Hi everyone. Some genetics/genomics ideas that may be possible using claims data and might be of interest to the group:
what subset of subjects with a BRCA test have a value for their result and what can you say about those that have a test and a result and those that just have a test
for those with a BRCA test and a value does the evidence show that they go on to develop or have worse prognosis than those with just a test in breast, prostate, and ovarian cancer cohorts? What does the course of care look for those with a BRCA test and positive value and those without a value?
what is the prevalence of prophylactic surgery in people with positive BRCA1 or BRCA2 mutations
what is the prevalence of presymptomatic predictive testing for Hungtington’s disease
Thanks to @clairblacketer for posting this thread, I’m looking forward to an interesting call on the 20th!
@aahc
We’re planning to make an ETL tool for G-CDM, which would be similar to WhiteRabbit and Rabbit-In-A-Hat.

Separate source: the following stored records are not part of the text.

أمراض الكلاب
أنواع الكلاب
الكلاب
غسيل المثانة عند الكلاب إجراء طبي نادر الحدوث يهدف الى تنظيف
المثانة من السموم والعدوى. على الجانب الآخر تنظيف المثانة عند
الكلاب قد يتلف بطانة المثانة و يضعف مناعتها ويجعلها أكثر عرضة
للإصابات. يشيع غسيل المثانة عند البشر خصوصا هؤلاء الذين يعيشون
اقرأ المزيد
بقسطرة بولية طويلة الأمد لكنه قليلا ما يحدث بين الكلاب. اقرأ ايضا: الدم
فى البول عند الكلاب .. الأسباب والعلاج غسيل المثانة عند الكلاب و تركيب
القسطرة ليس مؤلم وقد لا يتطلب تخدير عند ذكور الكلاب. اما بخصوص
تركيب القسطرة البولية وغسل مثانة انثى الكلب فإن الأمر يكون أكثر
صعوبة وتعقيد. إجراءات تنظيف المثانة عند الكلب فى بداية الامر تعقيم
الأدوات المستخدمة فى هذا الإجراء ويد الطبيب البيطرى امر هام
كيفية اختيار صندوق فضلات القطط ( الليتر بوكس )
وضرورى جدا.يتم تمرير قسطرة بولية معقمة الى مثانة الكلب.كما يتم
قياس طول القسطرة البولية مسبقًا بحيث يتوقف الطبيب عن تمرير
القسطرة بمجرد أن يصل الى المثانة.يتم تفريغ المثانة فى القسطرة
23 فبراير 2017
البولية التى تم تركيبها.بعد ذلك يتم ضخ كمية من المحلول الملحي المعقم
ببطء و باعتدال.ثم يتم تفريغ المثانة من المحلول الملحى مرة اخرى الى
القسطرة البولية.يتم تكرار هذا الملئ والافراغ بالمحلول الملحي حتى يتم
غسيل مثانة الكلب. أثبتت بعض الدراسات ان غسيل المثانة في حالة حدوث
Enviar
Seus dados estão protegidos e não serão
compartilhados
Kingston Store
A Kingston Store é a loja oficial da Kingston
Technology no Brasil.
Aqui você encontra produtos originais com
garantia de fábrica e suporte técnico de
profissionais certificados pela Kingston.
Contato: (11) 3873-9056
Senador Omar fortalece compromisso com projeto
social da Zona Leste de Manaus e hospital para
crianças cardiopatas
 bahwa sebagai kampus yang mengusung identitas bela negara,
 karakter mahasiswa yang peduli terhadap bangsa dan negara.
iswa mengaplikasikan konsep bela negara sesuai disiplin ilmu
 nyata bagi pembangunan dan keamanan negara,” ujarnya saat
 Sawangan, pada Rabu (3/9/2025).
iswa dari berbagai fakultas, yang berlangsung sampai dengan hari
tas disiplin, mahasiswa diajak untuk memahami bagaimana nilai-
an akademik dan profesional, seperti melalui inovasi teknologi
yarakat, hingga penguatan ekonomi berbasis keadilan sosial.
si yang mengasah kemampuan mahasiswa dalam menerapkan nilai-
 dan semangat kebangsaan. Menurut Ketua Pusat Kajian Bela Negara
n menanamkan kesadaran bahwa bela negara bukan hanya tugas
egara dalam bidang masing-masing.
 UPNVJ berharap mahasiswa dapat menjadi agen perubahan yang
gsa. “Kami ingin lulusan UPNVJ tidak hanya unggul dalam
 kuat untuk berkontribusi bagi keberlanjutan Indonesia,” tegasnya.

It can help you to convert your data into G-CDM
In the cancer world, anti-EGFR therapies and KRAS-BRAF-MAPK signal pathway has always been an issue. We propose to evaluate co-mutations and anti-EGFR therapies in KRAS wild type colorectal cancer patients. Almost every colorectal cancer stage IV patient receives a panel including at least KRAS/BRAF/NRAS; so we think that this will be a very generalizable question for the whole community regardless of the panel type each institute uses, which is often a hurdle for these evaluations.
For our model, the genomic data nomenclature we adopted: the systematized Nomenclature of Medicine, Clinical Terms, for diseases and qualifier values; the Human Genome Variation Society mut-nomen syntax, for mutation names and locations; the Consensus Coding Sequence representation, for genomic regions; and the Human Genome Organization Gene Nomenclature Committee (HGNC a.k.a. HUGO) symbols and identifiers, for common gene names. This is the same as SMART on FIHR, which is expanding its landscape.
Great @Vojtech_Huser
My database only contains targeted NGS and focuses on the somatic mutation in cancer patients.

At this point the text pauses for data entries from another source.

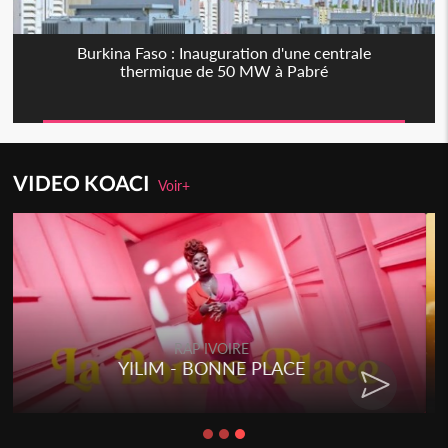
Burkina Faso : Inauguration d'une centrale
thermique de 50 MW à Pabré
VIDEO KOACI
Voir+
RAP IVOIRE
RENARD BARAKISSA - DOS DE
CHAT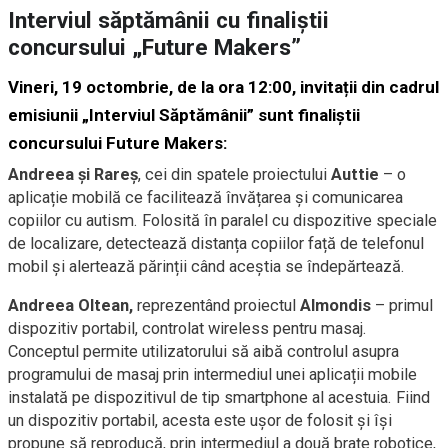
Interviul săptămânii cu finaliștii
concursului „Future Makers”
Vineri, 19 octombrie, de la ora 12:00, invitații din cadrul
emisiunii „Interviul Săptămânii” sunt finaliștii
concursului Future Makers:
Andreea
și
Rare
ș
, cei din spatele proiectului
Auttie
–
o
aplicație mobilă ce facilitează învățarea și comunicarea
copiilor cu autism. Folosită în paralel cu dispozitive speciale
de localizare, detectează distanța copiilor față de telefonul
mobil și alertează părinții când aceștia se îndepărtează.
Andreea Oltean,
reprezentând proiectul
Almondis
– primul
dispozitiv portabil, controlat wireless pentru masaj.
Conceptul permite utilizatorului să aibă controlul asupra
programului de masaj prin intermediul unei aplicații mobile
instalată pe dispozitivul de tip smartphone al acestuia. Fiind
un dispozitiv portabil, acesta este ușor de folosit și își
propune să reproducă, prin intermediul a două brațe robotice,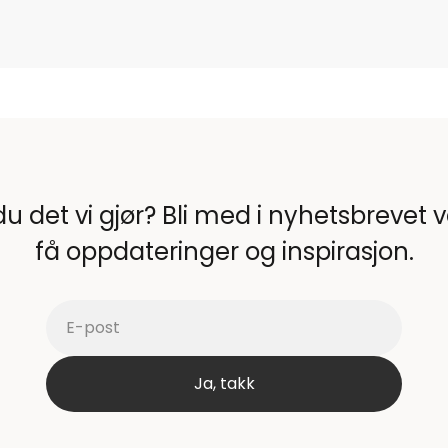
du det vi gjør? Bli med i nyhetsbrevet 
få oppdateringer og inspirasjon.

The whole exome sequencing data in general population can add diversity to our database pool and discussion.
Also, it would be very useful to investigate how many variants or genetic notation we need to standardize as @Christian_Reich suggested yesterday.
The paper published from NEJM yesterday can be another use-case and exemplary study, which integrated EHR and genomic data.

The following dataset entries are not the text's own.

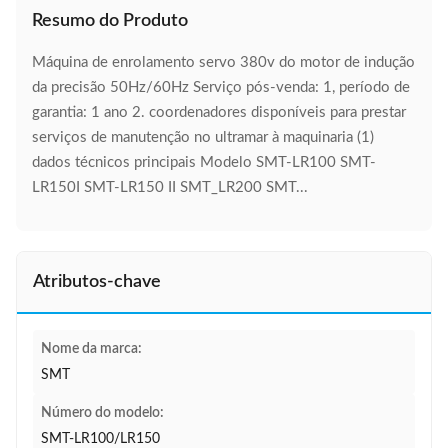
Resumo do Produto
Máquina de enrolamento servo 380v do motor de indução
da precisão 50Hz/60Hz Serviço pós-venda: 1, período de
garantia: 1 ano 2. coordenadores disponíveis para prestar
serviços de manutenção no ultramar à maquinaria (1)
dados técnicos principais Modelo SMT-LR100 SMT-
LR150I SMT-LR150 II SMT_LR200 SMT...
Atributos-chave
Nome da marca:
SMT
Número do modelo:
SMT-LR100/LR150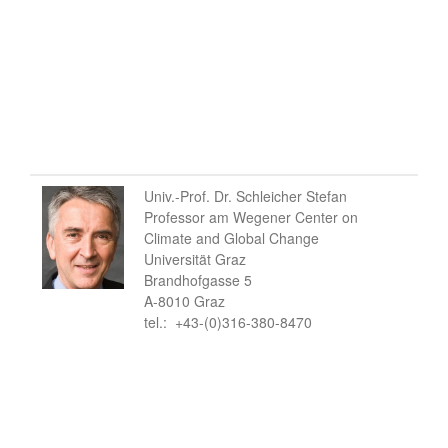
Univ.-Prof. Dr. Schleicher Stefan
Professor am Wegener Center on
Climate and Global Change
Universität Graz
Brandhofgasse 5
A-8010 Graz
tel.: +43-(0)316-380-8470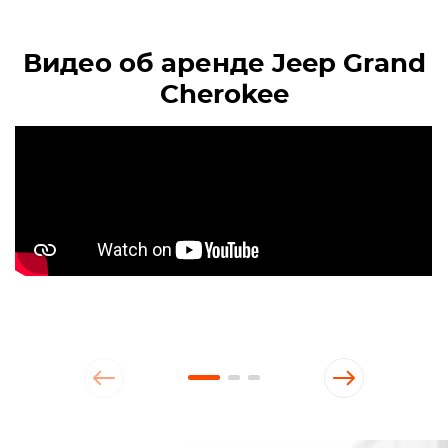
Видео об аренде Jeep Grand
Cherokee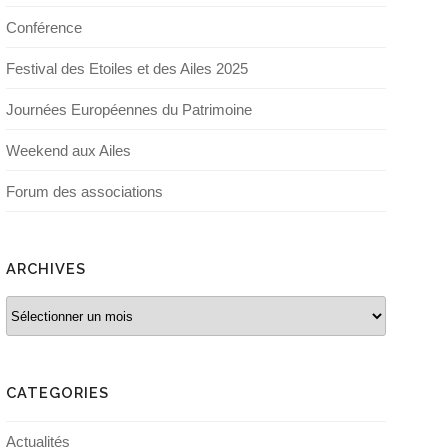
Conférence
Festival des Etoiles et des Ailes 2025
Journées Européennes du Patrimoine
Weekend aux Ailes
Forum des associations
ARCHIVES
Archives
CATEGORIES
Actualités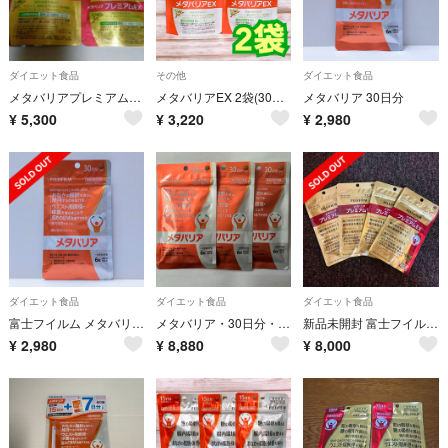
ダイエット食品
その他
ダイエット食品
メタバリアプレミアムEX
メタバリアEX 2袋(30日分／240粒)
メタバリア 30日分
¥
5,300
¥
3,220
¥
2,980
ダイエット食品
ダイエット食品
ダイエット食品
富士フイルム メタバリア 30日分 180粒
メタバリア・30日分・3袋
新品未開封 富士フイルム メタバリアプレミアムEX 15日分 120粒
¥
2,980
¥
8,880
¥
8,000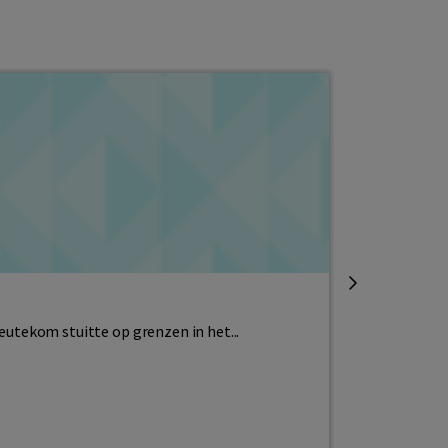
Lesinspiratie
Gratis lesm
Deutekom stuitte op grenzen in het...
Al weken hét 
Lees meer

They used exome sequence data and electronic health records from 46,544 participants in the DiscovEHR human genetics study to identify genetic variants associated with serum levels of alanine aminotransferase (ALT) and aspartate aminotransferase (AST).
By this, they found that a loss-of-function variant in HSD17B13 was associated with a reduced risk of chronic liver disease and of progression from steatosis to steatohepatitis.
Current G-CDM model support to conduct this study.
Wonderful, @Vojtech_Huser
Could we find the ‘targeted NGS’ in LOINC? or we need to propose again like you did?
As you can see in wiki or the specification document, current G-CDM can capture the when the sequencing was done with which sequencing machine and sequencing pipelines and the quality score of sequencing or specimen (in the ‘sequencing’ table).
@SCYou and @clairblacketer , Are there any future plans to collaborate with GENIE project for integrating clinical-grade cancer genomic data into OMOP dictionary? I think, this will be very useful for cancer research studies.
We have discussed this as one of the goals for the Oncology Genomic WG. Would be great to hear your thoughts/proposal on how we can initiate this as a part of the WG ongoing activities.